Material shown
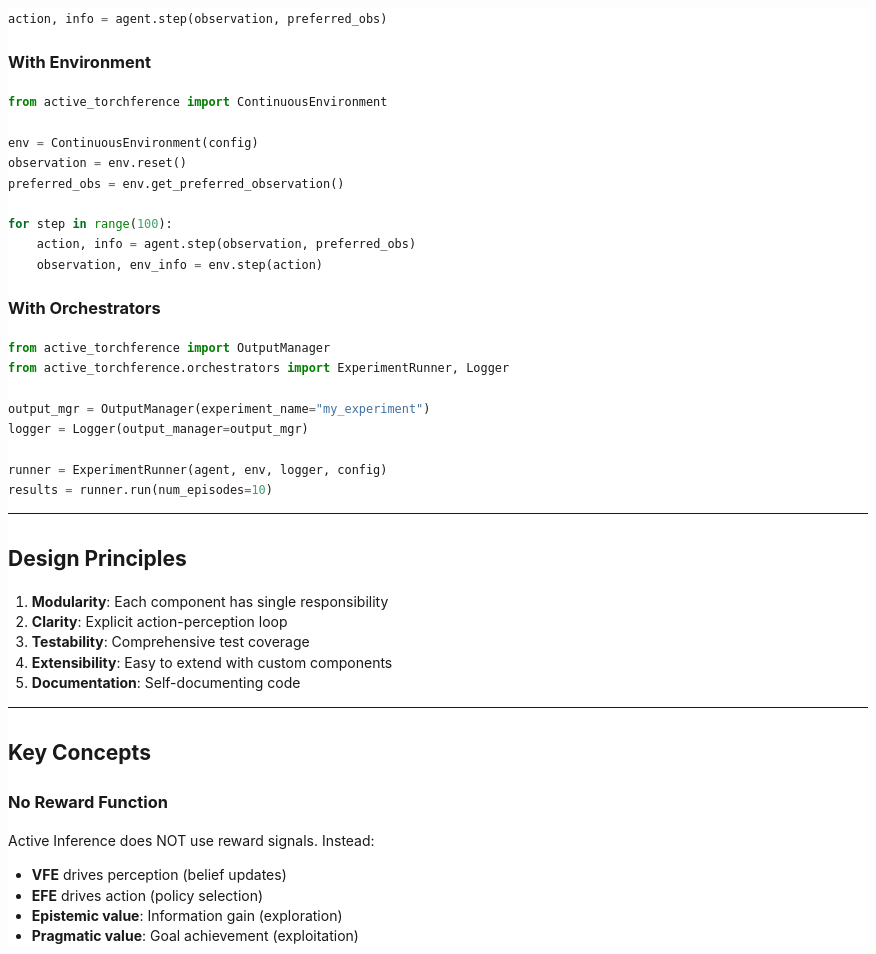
 ```python
action, info = agent.step(observation, preferred_obs)
```

### With Environment

```python
from active_torchference import ContinuousEnvironment

env = ContinuousEnvironment(config)
observation = env.reset()
preferred_obs = env.get_preferred_observation()

for step in range(100):
    action, info = agent.step(observation, preferred_obs)
    observation, env_info = env.step(action)
```

### With Orchestrators

```python
from active_torchference import OutputManager
from active_torchference.orchestrators import ExperimentRunner, Logger

output_mgr = OutputManager(experiment_name="my_experiment")
logger = Logger(output_manager=output_mgr)

runner = ExperimentRunner(agent, env, logger, config)
results = runner.run(num_episodes=10)
```

---

## Design Principles

1. **Modularity**: Each component has single responsibility
2. **Clarity**: Explicit action-perception loop
3. **Testability**: Comprehensive test coverage
4. **Extensibility**: Easy to extend with custom components
5. **Documentation**: Self-documenting code

---

## Key Concepts

### No Reward Function
Active Inference does NOT use reward signals. Instead:
- **VFE** drives perception (belief updates)
- **EFE** drives action (policy selection)
- **Epistemic value**: Information gain (exploration)
- **Pragmatic value**: Goal achievement (exploitation)
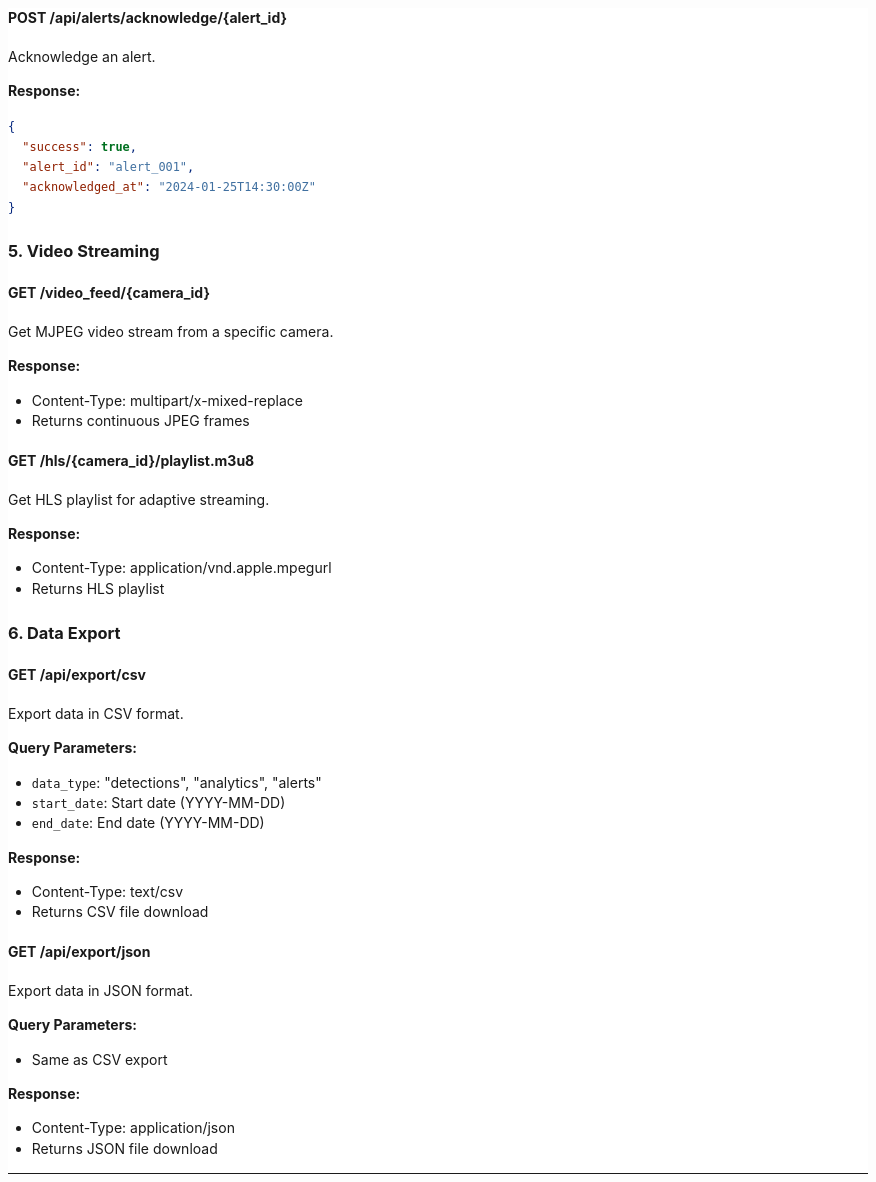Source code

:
 ```json
```

#### POST /api/alerts/acknowledge/{alert_id}
Acknowledge an alert.

**Response:**
```json
{
  "success": true,
  "alert_id": "alert_001",
  "acknowledged_at": "2024-01-25T14:30:00Z"
}
```

### 5. Video Streaming

#### GET /video_feed/{camera_id}
Get MJPEG video stream from a specific camera.

**Response:**
- Content-Type: multipart/x-mixed-replace
- Returns continuous JPEG frames

#### GET /hls/{camera_id}/playlist.m3u8
Get HLS playlist for adaptive streaming.

**Response:**
- Content-Type: application/vnd.apple.mpegurl
- Returns HLS playlist

### 6. Data Export

#### GET /api/export/csv
Export data in CSV format.

**Query Parameters:**
- `data_type`: "detections", "analytics", "alerts"
- `start_date`: Start date (YYYY-MM-DD)
- `end_date`: End date (YYYY-MM-DD)

**Response:**
- Content-Type: text/csv
- Returns CSV file download

#### GET /api/export/json
Export data in JSON format.

**Query Parameters:**
- Same as CSV export

**Response:**
- Content-Type: application/json
- Returns JSON file download

---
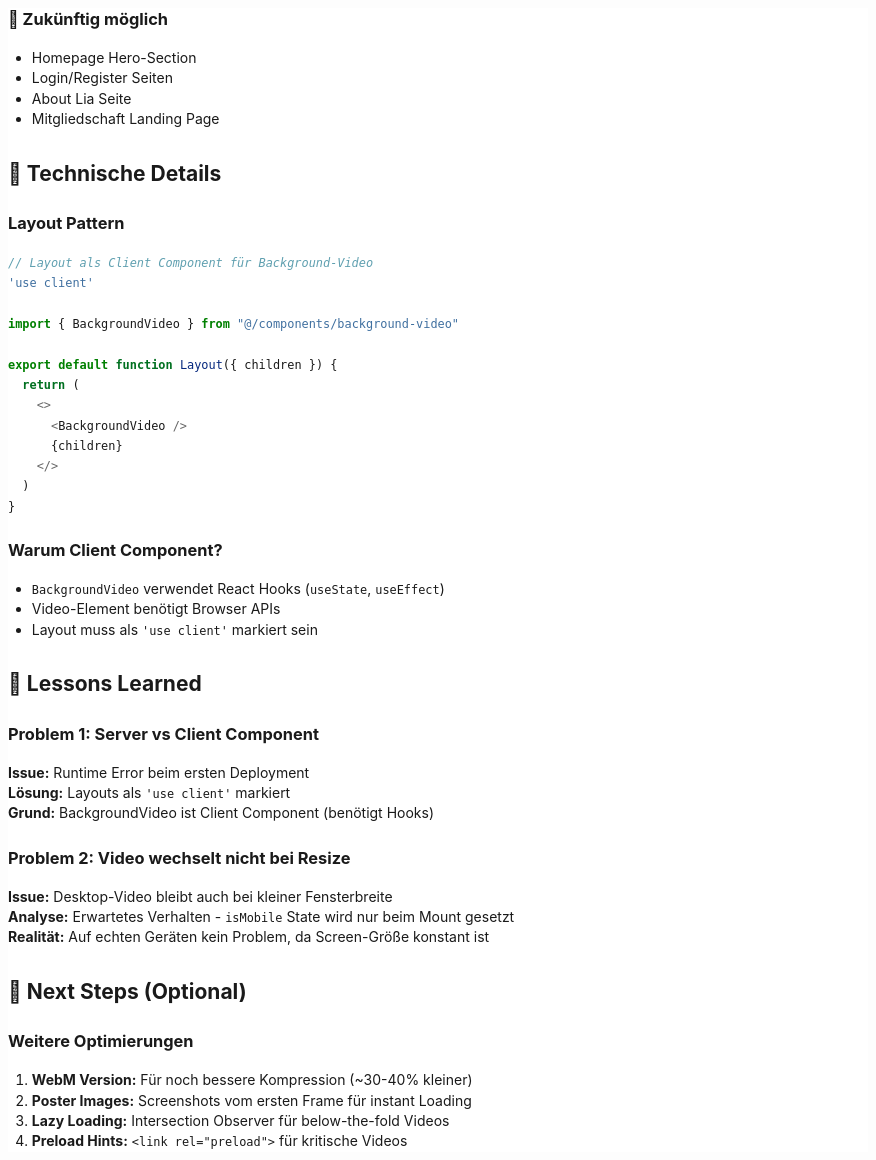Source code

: ### 🔮 Zukünftig möglich
- Homepage Hero-Section
- Login/Register Seiten
- About Lia Seite
- Mitgliedschaft Landing Page

## 🔧 Technische Details

### Layout Pattern
```typescript
// Layout als Client Component für Background-Video
'use client'

import { BackgroundVideo } from "@/components/background-video"

export default function Layout({ children }) {
  return (
    <>
      <BackgroundVideo />
      {children}
    </>
  )
}
```

### Warum Client Component?
- `BackgroundVideo` verwendet React Hooks (`useState`, `useEffect`)
- Video-Element benötigt Browser APIs
- Layout muss als `'use client'` markiert sein

## 📝 Lessons Learned

### Problem 1: Server vs Client Component
**Issue:** Runtime Error beim ersten Deployment  
**Lösung:** Layouts als `'use client'` markiert  
**Grund:** BackgroundVideo ist Client Component (benötigt Hooks)

### Problem 2: Video wechselt nicht bei Resize
**Issue:** Desktop-Video bleibt auch bei kleiner Fensterbreite  
**Analyse:** Erwartetes Verhalten - `isMobile` State wird nur beim Mount gesetzt  
**Realität:** Auf echten Geräten kein Problem, da Screen-Größe konstant ist

## 🚀 Next Steps (Optional)

### Weitere Optimierungen
1. **WebM Version:** Für noch bessere Kompression (~30-40% kleiner)
2. **Poster Images:** Screenshots vom ersten Frame für instant Loading
3. **Lazy Loading:** Intersection Observer für below-the-fold Videos
4. **Preload Hints:** `<link rel="preload">` für kritische Videos
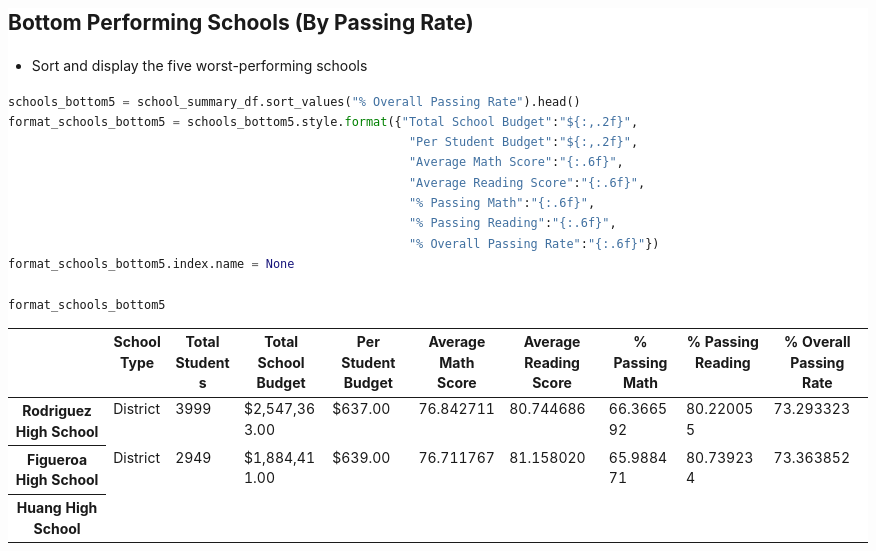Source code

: 

## Bottom Performing Schools (By Passing Rate)

* Sort and display the five worst-performing schools


```python
schools_bottom5 = school_summary_df.sort_values("% Overall Passing Rate").head()
format_schools_bottom5 = schools_bottom5.style.format({"Total School Budget":"${:,.2f}",
                                                        "Per Student Budget":"${:,.2f}",
                                                        "Average Math Score":"{:.6f}",
                                                        "Average Reading Score":"{:.6f}",
                                                        "% Passing Math":"{:.6f}",
                                                        "% Passing Reading":"{:.6f}",
                                                        "% Overall Passing Rate":"{:.6f}"})                                                 
format_schools_bottom5.index.name = None

format_schools_bottom5
```




<style  type="text/css" >
</style>  
<table id="T_cc6481e2_afe6_11e8_816d_54bf64071706" > 
<thead>    <tr> 
        <th class="blank level0" ></th> 
        <th class="col_heading level0 col0" >School Type</th> 
        <th class="col_heading level0 col1" >Total Students</th> 
        <th class="col_heading level0 col2" >Total School Budget</th> 
        <th class="col_heading level0 col3" >Per Student Budget</th> 
        <th class="col_heading level0 col4" >Average Math Score</th> 
        <th class="col_heading level0 col5" >Average Reading Score</th> 
        <th class="col_heading level0 col6" >% Passing Math</th> 
        <th class="col_heading level0 col7" >% Passing Reading</th> 
        <th class="col_heading level0 col8" >% Overall Passing Rate</th> 
    </tr></thead> 
<tbody>    <tr> 
        <th id="T_cc6481e2_afe6_11e8_816d_54bf64071706level0_row0" class="row_heading level0 row0" >Rodriguez High School</th> 
        <td id="T_cc6481e2_afe6_11e8_816d_54bf64071706row0_col0" class="data row0 col0" >District</td> 
        <td id="T_cc6481e2_afe6_11e8_816d_54bf64071706row0_col1" class="data row0 col1" >3999</td> 
        <td id="T_cc6481e2_afe6_11e8_816d_54bf64071706row0_col2" class="data row0 col2" >$2,547,363.00</td> 
        <td id="T_cc6481e2_afe6_11e8_816d_54bf64071706row0_col3" class="data row0 col3" >$637.00</td> 
        <td id="T_cc6481e2_afe6_11e8_816d_54bf64071706row0_col4" class="data row0 col4" >76.842711</td> 
        <td id="T_cc6481e2_afe6_11e8_816d_54bf64071706row0_col5" class="data row0 col5" >80.744686</td> 
        <td id="T_cc6481e2_afe6_11e8_816d_54bf64071706row0_col6" class="data row0 col6" >66.366592</td> 
        <td id="T_cc6481e2_afe6_11e8_816d_54bf64071706row0_col7" class="data row0 col7" >80.220055</td> 
        <td id="T_cc6481e2_afe6_11e8_816d_54bf64071706row0_col8" class="data row0 col8" >73.293323</td> 
    </tr>    <tr> 
        <th id="T_cc6481e2_afe6_11e8_816d_54bf64071706level0_row1" class="row_heading level0 row1" >Figueroa High School</th> 
        <td id="T_cc6481e2_afe6_11e8_816d_54bf64071706row1_col0" class="data row1 col0" >District</td> 
        <td id="T_cc6481e2_afe6_11e8_816d_54bf64071706row1_col1" class="data row1 col1" >2949</td> 
        <td id="T_cc6481e2_afe6_11e8_816d_54bf64071706row1_col2" class="data row1 col2" >$1,884,411.00</td> 
        <td id="T_cc6481e2_afe6_11e8_816d_54bf64071706row1_col3" class="data row1 col3" >$639.00</td> 
        <td id="T_cc6481e2_afe6_11e8_816d_54bf64071706row1_col4" class="data row1 col4" >76.711767</td> 
        <td id="T_cc6481e2_afe6_11e8_816d_54bf64071706row1_col5" class="data row1 col5" >81.158020</td> 
        <td id="T_cc6481e2_afe6_11e8_816d_54bf64071706row1_col6" class="data row1 col6" >65.988471</td> 
        <td id="T_cc6481e2_afe6_11e8_816d_54bf64071706row1_col7" class="data row1 col7" >80.739234</td> 
        <td id="T_cc6481e2_afe6_11e8_816d_54bf64071706row1_col8" class="data row1 col8" >73.363852</td> 
    </tr>    <tr> 
        <th id="T_cc6481e2_afe6_11e8_816d_54bf64071706level0_row2" class="row_heading level0 row2" >Huang High School</th>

What is expected
If a line falls between the first line of the records above and the line containing "- **VFE** drives perception (belief updates)", inclusive, retype it exactly; leave pictures out.

Expected output
 ```python
action, info = agent.step(observation, preferred_obs)
```

### With Environment

```python
from active_torchference import ContinuousEnvironment

env = ContinuousEnvironment(config)
observation = env.reset()
preferred_obs = env.get_preferred_observation()

for step in range(100):
    action, info = agent.step(observation, preferred_obs)
    observation, env_info = env.step(action)
```

### With Orchestrators

```python
from active_torchference import OutputManager
from active_torchference.orchestrators import ExperimentRunner, Logger

output_mgr = OutputManager(experiment_name="my_experiment")
logger = Logger(output_manager=output_mgr)

runner = ExperimentRunner(agent, env, logger, config)
results = runner.run(num_episodes=10)
```

---

## Design Principles

1. **Modularity**: Each component has single responsibility
2. **Clarity**: Explicit action-perception loop
3. **Testability**: Comprehensive test coverage
4. **Extensibility**: Easy to extend with custom components
5. **Documentation**: Self-documenting code

---

## Key Concepts

### No Reward Function
Active Inference does NOT use reward signals. Instead:
- **VFE** drives perception (belief updates)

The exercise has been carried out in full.